Text section start

CARB says that running a “best-selling leaf blower” for an hour is equivalent to driving a 2017 Toyota Camry for 1,100 miles. The toxic effect on the environment is undeniable.

SORE equipment lets off high levels of oxides of nitrogen, reactive organic gases, and particulate matter, which adversely impact human health. These gases can cause lung cancer, heart disease, strokes, asthma, and other respiratory ailments.  

What led to this action that has stirred the industry?

According to CARB, there are currently 16.7 million small engines in the state, significantly more compared to 13.7 million passenger vehicles.

The population of small engines (SOREs) comprises 77% residential lawn and garden equipment, while federally regulated construction and farming machinery make up 11%. 9% is attributed to commercial lawn equipment and gardens, which may be hit hardest by this legislation. The remaining 3% is for other equipment types (generators, utility cars, etc.)

These fleets of small engines are responsible for a substantial amount of the state's emissions. This decision effectively marks the beginning of the end for gas-powered SOREs.

The legislation recognizes that the transition to battery-powered equipment will be a hardship for many small businesses. Marc Berman, author of the legislation has said, “California will pledge approximately $30 million to aid commercial businesses, but given that there are around 50,000 outfits in the state that'll be affected by the change, that works out to around $600 each.”

According to Andrew Bray, Vice President of government relations for the National Association of Landscape Professionals (NALP), that simply isn't enough. Given the number of businesses that would need this kind of assistance, the net effect would probably come down to only hundreds of dollars for each company.

Objectively, the new law is great news. Less noise, quieter neighborhoods, and definitely less pollution. Except the fact that it doesn’t come cheap, and the compensation from state packages might just not be enough. A gasoline-powered commercial riding mower could cost a business anywhere from $7,000 to $11,000, while the zero-emissions equivalents often cost more than twice that.

While some are welcoming the less noisy electrical replacements that will soon be widely used, many small business owners in the commercial landscaping and construction industries are not happy.

California is now the first state to phase out gas-powered leaf blowers and lawnmowers, in an effort to reduce smog-forming pollution in the state.

What does this mean for you?

Although gas-powered equipment would not be made illegal, the sale of new gas-powered SORE would be phased out until 2024, or by a date that CARB finds acceptable.

CARB has promised to make funding available for commercial rebates to support the transition to zero-emission SORE. New portable gas-powered generators sold in the state would also have to be zero-emission by2028, although that date may change based on future CARB decisions over needed blackout generators.

Text section end

- Work instructions -
1) Return the portion of the article on gas-powered small engines that begins at the words "While some are" and stops after the words "mean for you?", copied without any changes.
2) In the article on gas-powered small engines, what price range is given for a gasoline-powered commercial riding mower?
The entries below come from a separate source.

Source data section start

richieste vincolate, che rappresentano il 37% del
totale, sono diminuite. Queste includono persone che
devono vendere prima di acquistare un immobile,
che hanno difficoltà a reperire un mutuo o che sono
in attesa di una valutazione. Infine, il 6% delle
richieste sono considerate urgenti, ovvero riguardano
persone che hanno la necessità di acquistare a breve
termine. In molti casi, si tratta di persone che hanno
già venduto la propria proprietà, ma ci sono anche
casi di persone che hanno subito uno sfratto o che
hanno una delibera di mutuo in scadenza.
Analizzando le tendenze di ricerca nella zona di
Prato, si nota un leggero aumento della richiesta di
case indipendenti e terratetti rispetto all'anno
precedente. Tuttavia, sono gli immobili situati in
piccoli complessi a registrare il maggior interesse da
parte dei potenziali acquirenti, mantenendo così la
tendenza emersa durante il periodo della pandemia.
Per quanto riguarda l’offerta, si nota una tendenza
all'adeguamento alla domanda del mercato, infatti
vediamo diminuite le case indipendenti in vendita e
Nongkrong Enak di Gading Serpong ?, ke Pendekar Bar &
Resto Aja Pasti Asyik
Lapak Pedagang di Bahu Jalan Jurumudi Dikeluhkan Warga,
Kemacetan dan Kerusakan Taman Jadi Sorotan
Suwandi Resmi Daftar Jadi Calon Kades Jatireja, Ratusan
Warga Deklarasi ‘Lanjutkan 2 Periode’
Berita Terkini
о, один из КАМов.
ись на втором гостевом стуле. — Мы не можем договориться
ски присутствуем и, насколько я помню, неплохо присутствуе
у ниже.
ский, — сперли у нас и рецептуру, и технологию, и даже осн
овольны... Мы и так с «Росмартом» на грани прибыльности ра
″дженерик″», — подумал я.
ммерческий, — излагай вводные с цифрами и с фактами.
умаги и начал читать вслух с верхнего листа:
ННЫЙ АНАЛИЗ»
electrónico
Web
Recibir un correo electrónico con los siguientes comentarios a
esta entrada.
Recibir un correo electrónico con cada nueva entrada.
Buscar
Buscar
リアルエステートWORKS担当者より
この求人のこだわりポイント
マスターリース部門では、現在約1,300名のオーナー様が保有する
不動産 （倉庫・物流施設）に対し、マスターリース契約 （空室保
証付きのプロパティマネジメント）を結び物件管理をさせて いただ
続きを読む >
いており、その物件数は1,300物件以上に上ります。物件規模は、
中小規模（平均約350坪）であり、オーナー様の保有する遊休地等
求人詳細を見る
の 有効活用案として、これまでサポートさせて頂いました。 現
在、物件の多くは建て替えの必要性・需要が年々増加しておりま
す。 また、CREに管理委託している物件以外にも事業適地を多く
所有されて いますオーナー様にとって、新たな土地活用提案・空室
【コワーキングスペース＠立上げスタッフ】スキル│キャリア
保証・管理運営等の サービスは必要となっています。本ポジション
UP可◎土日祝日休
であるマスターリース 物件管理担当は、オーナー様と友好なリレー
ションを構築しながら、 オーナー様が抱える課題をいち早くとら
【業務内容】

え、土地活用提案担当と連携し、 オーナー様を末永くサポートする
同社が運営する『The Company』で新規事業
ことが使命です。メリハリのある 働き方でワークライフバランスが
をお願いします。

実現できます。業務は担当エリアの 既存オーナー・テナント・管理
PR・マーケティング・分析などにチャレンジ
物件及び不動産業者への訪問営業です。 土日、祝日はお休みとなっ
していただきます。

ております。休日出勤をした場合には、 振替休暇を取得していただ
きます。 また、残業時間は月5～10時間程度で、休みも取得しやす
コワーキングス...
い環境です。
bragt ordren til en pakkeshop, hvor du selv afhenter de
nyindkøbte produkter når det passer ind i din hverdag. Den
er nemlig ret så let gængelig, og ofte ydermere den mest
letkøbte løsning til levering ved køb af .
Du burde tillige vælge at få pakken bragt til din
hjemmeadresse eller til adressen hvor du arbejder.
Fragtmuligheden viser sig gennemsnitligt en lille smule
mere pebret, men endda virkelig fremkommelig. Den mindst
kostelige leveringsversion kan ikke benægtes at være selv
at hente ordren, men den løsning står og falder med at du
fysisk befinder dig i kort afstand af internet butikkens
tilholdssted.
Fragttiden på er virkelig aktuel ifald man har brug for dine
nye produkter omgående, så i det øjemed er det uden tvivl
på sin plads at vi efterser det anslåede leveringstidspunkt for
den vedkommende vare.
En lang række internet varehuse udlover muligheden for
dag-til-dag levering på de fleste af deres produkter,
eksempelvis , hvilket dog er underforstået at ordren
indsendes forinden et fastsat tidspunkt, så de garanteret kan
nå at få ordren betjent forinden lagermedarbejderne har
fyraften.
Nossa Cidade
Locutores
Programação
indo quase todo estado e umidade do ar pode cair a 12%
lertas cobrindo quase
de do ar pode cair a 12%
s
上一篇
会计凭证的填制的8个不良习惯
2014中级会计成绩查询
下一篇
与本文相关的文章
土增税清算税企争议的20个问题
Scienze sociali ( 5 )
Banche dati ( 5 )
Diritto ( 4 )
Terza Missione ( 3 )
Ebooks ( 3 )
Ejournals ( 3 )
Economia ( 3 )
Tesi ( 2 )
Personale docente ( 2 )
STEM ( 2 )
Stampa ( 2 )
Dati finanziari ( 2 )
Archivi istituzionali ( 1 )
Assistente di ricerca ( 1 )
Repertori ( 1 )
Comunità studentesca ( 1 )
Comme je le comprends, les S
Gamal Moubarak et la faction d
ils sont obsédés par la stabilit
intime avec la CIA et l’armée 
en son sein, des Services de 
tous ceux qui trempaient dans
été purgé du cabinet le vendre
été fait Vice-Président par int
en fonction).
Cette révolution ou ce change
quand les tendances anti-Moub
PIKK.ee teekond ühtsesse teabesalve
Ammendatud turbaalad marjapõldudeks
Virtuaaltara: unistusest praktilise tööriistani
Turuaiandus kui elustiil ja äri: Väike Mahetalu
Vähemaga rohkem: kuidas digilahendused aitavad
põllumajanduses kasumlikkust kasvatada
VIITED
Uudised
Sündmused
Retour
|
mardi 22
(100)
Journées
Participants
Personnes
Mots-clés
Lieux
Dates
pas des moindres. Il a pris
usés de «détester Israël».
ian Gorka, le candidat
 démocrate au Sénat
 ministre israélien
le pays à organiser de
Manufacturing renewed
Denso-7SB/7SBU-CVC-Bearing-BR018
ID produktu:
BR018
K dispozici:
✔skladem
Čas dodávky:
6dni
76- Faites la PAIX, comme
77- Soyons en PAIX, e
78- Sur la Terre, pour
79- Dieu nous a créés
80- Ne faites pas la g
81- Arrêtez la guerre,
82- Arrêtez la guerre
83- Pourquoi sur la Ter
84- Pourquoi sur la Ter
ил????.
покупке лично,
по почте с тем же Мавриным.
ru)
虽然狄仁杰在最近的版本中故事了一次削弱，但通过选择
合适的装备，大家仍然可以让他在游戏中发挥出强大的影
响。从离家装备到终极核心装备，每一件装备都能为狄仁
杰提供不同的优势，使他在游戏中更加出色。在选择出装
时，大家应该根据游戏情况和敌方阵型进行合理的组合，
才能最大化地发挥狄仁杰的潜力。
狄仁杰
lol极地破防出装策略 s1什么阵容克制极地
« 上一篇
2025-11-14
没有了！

Source data section end

- Results of the tasks -
1)
While some are welcoming the less noisy electrical replacements that will soon be widely used, many small business owners in the commercial landscaping and construction industries are not happy.

California is now the first state to phase out gas-powered leaf blowers and lawnmowers, in an effort to reduce smog-forming pollution in the state.

What does this mean for you?

2) $7,000 to $11,000.